*What is expected*. In the reply, include exactly the lines of the entries below from the first to the line with "## What role", that line included.

*Collected data*.
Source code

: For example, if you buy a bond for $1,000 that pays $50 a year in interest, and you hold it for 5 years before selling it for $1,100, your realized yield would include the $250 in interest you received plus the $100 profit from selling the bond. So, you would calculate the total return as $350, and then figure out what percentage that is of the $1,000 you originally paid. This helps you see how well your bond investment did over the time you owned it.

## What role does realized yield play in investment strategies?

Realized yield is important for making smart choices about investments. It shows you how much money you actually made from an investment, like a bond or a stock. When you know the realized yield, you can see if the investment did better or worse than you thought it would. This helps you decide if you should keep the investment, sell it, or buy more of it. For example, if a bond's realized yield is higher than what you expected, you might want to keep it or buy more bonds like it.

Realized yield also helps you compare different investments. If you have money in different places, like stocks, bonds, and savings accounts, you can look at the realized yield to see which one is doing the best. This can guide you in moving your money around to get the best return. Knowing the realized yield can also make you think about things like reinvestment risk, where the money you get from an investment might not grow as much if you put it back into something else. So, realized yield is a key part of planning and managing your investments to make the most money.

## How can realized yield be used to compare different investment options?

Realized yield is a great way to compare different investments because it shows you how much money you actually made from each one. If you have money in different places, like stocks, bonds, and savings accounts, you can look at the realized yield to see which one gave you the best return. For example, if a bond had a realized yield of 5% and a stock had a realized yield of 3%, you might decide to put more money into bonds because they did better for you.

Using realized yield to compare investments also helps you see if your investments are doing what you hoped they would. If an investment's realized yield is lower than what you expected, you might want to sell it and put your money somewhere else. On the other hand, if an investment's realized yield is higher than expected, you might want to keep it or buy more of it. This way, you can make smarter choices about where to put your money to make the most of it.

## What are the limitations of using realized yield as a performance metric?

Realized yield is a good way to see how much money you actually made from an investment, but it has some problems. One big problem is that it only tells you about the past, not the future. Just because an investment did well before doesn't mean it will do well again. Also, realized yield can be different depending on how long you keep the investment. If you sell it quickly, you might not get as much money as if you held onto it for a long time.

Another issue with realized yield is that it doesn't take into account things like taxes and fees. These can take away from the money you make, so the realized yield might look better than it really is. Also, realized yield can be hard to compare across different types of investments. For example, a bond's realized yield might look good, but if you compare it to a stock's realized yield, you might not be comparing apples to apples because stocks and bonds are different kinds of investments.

*Solution below*.
Source code

: For example, if you buy a bond for $1,000 that pays $50 a year in interest, and you hold it for 5 years before selling it for $1,100, your realized yield would include the $250 in interest you received plus the $100 profit from selling the bond. So, you would calculate the total return as $350, and then figure out what percentage that is of the $1,000 you originally paid. This helps you see how well your bond investment did over the time you owned it.

## What role does realized yield play in investment strategies?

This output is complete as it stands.